Problem requirements:
How many of the lines below hold "SilkS"? Only the number, please.

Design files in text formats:
----

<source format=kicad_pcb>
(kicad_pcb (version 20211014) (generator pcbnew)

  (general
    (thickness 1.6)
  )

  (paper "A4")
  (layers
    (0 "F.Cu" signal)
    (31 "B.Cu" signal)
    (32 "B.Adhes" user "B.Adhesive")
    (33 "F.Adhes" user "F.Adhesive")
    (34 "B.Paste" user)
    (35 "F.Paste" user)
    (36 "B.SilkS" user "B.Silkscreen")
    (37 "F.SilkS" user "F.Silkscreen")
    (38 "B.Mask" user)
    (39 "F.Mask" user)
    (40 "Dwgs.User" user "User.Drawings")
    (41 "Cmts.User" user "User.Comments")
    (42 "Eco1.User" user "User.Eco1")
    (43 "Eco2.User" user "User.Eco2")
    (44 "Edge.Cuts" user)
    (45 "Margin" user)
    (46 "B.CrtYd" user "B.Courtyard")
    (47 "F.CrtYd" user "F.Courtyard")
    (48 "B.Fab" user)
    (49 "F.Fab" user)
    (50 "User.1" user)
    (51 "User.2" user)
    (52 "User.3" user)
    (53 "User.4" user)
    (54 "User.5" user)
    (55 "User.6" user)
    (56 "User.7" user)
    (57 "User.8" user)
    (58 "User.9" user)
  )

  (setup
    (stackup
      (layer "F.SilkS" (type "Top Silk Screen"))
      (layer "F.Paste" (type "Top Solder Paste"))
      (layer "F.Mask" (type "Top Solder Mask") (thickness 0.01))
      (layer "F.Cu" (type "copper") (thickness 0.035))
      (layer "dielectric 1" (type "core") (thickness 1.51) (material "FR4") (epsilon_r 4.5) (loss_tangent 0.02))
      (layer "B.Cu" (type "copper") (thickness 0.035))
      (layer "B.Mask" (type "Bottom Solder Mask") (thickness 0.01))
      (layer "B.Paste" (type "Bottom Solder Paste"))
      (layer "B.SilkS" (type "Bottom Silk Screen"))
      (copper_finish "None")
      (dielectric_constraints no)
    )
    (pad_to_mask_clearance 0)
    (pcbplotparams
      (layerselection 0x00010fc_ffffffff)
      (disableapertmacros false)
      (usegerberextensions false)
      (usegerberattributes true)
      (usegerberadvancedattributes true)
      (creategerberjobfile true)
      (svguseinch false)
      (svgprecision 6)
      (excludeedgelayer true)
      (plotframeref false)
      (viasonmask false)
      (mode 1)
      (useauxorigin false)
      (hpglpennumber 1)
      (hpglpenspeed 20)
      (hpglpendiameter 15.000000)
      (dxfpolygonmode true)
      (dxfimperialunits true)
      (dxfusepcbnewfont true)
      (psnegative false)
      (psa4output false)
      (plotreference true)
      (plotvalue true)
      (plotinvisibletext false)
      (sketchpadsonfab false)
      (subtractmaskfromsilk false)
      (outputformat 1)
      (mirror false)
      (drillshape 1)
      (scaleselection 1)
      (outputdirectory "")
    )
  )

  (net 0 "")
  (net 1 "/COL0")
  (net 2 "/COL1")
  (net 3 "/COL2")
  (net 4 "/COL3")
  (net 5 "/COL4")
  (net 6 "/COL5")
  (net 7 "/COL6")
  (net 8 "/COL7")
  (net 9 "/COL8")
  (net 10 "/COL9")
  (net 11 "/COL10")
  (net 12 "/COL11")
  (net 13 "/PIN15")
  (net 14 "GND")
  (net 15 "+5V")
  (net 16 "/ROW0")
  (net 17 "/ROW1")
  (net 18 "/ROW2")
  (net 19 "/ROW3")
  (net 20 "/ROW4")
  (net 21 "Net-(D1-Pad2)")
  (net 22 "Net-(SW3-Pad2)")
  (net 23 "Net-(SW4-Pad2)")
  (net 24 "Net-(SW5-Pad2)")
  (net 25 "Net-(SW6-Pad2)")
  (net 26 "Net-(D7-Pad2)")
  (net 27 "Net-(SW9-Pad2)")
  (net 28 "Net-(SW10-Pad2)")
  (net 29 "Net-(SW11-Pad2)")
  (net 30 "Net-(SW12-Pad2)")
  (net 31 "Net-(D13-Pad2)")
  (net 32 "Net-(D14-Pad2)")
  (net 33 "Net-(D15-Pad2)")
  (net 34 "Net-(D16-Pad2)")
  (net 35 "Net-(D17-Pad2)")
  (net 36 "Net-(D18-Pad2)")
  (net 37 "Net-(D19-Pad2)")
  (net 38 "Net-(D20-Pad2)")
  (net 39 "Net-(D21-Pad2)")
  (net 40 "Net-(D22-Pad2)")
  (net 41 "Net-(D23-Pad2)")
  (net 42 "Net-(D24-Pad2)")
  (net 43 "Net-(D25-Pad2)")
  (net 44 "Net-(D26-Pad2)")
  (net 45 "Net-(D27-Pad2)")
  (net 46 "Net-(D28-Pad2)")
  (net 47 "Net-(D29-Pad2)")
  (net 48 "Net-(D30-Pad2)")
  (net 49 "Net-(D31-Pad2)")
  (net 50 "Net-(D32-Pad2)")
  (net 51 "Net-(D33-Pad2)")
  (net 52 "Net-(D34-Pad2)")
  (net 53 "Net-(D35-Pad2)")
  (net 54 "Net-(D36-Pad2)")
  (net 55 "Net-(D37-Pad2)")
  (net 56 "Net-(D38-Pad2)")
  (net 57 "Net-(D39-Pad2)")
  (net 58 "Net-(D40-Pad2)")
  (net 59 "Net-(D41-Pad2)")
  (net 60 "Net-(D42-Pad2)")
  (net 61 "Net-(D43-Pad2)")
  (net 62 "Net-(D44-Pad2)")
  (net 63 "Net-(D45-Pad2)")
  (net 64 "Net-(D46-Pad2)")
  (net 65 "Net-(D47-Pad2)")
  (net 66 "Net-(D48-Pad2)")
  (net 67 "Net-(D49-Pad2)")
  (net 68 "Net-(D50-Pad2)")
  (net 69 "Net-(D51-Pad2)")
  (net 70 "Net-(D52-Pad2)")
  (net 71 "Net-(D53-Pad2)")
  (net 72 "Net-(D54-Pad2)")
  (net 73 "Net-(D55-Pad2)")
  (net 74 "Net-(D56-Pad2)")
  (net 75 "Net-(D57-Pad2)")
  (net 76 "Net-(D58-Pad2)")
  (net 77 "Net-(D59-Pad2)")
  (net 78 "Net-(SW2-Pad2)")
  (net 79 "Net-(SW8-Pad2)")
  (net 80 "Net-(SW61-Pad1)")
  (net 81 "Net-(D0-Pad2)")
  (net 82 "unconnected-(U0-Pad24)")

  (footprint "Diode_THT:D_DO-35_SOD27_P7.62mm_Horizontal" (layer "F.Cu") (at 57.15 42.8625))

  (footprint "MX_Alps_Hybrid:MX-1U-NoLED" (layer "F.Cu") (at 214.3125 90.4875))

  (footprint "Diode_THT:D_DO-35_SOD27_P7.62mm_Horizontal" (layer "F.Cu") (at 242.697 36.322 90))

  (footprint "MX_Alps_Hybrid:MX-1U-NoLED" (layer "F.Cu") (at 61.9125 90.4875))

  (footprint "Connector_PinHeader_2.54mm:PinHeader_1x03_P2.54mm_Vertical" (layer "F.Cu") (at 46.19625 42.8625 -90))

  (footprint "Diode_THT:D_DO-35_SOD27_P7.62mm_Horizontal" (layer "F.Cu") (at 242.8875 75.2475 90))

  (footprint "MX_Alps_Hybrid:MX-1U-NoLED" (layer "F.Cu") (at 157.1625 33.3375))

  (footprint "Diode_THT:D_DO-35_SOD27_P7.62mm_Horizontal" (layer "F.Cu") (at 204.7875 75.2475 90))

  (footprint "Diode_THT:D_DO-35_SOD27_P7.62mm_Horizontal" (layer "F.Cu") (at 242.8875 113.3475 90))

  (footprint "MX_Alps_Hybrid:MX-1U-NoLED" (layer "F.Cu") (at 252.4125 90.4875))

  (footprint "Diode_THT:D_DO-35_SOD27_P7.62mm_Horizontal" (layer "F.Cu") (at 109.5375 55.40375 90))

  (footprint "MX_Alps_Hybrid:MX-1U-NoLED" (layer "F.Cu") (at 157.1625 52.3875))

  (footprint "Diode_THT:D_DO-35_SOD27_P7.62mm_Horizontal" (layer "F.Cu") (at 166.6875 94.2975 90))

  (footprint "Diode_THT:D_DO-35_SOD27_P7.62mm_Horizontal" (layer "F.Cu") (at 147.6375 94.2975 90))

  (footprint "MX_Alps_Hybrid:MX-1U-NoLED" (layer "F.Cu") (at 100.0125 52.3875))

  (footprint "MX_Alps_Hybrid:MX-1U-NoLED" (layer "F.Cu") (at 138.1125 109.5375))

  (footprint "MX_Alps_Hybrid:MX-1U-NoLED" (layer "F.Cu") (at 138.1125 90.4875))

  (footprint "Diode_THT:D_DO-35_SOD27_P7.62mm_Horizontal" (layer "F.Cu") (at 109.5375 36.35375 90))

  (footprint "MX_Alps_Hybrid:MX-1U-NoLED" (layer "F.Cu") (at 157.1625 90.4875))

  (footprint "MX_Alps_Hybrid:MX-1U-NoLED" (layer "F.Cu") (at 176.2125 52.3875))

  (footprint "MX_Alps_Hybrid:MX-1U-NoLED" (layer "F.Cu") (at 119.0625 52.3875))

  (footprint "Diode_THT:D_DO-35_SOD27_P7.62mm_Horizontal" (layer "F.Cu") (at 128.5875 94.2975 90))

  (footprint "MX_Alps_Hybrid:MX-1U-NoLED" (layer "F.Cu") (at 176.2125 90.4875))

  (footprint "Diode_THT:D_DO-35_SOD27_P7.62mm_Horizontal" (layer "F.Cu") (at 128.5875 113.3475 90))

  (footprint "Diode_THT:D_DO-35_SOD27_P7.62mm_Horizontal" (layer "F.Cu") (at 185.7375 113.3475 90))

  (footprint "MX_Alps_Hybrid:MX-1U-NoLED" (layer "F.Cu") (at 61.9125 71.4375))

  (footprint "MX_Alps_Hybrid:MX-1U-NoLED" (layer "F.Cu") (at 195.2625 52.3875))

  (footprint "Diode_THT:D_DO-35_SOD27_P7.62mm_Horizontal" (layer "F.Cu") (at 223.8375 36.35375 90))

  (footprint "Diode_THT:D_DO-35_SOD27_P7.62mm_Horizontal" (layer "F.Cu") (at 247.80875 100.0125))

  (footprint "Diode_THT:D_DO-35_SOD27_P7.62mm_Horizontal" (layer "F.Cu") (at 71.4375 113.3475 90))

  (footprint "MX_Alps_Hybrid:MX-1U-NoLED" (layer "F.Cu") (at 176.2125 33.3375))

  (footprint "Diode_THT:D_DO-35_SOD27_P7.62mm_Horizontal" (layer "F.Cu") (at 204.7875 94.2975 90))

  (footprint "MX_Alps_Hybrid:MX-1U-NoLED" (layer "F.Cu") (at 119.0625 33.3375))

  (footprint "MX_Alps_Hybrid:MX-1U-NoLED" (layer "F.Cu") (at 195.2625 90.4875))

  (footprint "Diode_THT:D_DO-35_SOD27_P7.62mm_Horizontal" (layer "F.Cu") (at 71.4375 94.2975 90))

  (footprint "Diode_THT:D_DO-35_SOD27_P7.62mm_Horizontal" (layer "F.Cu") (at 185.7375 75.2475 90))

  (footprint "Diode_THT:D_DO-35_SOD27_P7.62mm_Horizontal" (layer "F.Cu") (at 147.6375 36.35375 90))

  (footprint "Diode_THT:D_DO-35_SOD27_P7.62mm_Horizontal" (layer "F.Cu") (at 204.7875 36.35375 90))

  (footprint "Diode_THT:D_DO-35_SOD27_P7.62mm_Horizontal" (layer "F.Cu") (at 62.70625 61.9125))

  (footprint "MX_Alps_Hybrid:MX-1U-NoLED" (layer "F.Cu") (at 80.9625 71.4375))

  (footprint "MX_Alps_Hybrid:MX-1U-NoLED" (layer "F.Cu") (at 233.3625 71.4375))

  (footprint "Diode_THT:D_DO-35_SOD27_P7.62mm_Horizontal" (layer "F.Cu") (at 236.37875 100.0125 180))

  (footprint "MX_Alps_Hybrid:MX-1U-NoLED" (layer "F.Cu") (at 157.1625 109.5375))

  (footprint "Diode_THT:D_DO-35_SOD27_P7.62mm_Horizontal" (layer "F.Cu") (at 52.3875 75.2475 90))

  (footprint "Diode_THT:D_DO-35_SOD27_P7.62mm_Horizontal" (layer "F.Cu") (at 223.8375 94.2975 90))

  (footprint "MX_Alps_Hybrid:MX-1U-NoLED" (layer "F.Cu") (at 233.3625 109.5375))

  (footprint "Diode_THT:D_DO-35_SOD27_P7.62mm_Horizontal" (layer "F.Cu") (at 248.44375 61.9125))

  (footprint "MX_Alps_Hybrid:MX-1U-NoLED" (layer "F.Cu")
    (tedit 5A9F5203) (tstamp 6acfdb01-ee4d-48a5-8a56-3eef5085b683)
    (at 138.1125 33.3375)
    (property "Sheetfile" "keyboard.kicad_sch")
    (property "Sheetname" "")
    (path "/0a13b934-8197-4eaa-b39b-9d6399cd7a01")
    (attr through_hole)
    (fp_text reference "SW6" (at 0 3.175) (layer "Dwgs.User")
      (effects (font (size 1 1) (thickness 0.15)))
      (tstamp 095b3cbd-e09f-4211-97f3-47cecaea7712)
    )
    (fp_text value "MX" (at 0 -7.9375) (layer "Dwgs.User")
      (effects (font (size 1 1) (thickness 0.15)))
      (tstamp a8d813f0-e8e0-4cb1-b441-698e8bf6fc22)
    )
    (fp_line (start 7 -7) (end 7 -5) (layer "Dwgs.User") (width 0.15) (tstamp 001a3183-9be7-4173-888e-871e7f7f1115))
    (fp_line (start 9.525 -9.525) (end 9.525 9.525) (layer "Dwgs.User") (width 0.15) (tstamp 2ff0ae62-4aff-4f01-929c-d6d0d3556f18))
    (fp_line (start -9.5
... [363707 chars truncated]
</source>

----

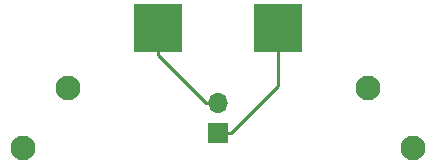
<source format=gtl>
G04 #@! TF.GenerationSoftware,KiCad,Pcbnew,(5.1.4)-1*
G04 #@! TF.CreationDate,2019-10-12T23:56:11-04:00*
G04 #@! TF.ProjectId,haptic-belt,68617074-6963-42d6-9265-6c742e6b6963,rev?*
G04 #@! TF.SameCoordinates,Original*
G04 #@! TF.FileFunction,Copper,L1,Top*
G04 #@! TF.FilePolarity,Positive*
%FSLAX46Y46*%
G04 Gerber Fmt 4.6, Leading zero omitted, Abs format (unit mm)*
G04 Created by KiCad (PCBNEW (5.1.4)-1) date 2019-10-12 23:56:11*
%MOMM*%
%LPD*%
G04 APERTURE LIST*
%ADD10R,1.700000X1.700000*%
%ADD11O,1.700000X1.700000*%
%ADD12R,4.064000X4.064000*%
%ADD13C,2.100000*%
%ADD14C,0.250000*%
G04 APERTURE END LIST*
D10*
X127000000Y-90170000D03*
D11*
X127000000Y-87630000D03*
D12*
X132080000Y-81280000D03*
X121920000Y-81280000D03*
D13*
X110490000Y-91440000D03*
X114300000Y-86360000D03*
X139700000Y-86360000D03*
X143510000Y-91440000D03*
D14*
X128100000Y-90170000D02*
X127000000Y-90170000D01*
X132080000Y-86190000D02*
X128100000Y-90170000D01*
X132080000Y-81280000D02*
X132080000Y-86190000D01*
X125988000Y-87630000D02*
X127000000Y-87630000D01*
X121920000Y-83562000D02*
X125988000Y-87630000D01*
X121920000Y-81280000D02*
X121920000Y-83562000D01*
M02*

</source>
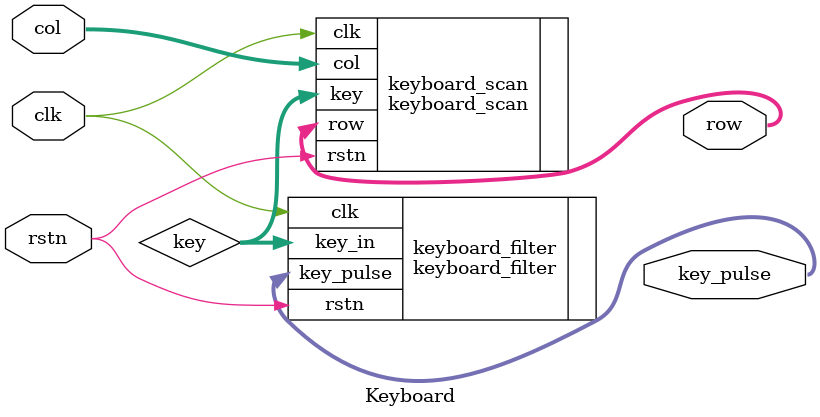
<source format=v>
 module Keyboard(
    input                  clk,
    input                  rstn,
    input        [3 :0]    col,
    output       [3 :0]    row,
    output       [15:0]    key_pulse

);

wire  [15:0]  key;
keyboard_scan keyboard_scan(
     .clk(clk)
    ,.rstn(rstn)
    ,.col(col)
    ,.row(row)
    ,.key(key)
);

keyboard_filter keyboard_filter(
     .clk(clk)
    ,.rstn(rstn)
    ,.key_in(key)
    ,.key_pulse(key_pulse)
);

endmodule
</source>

----

Output of the exercise:
4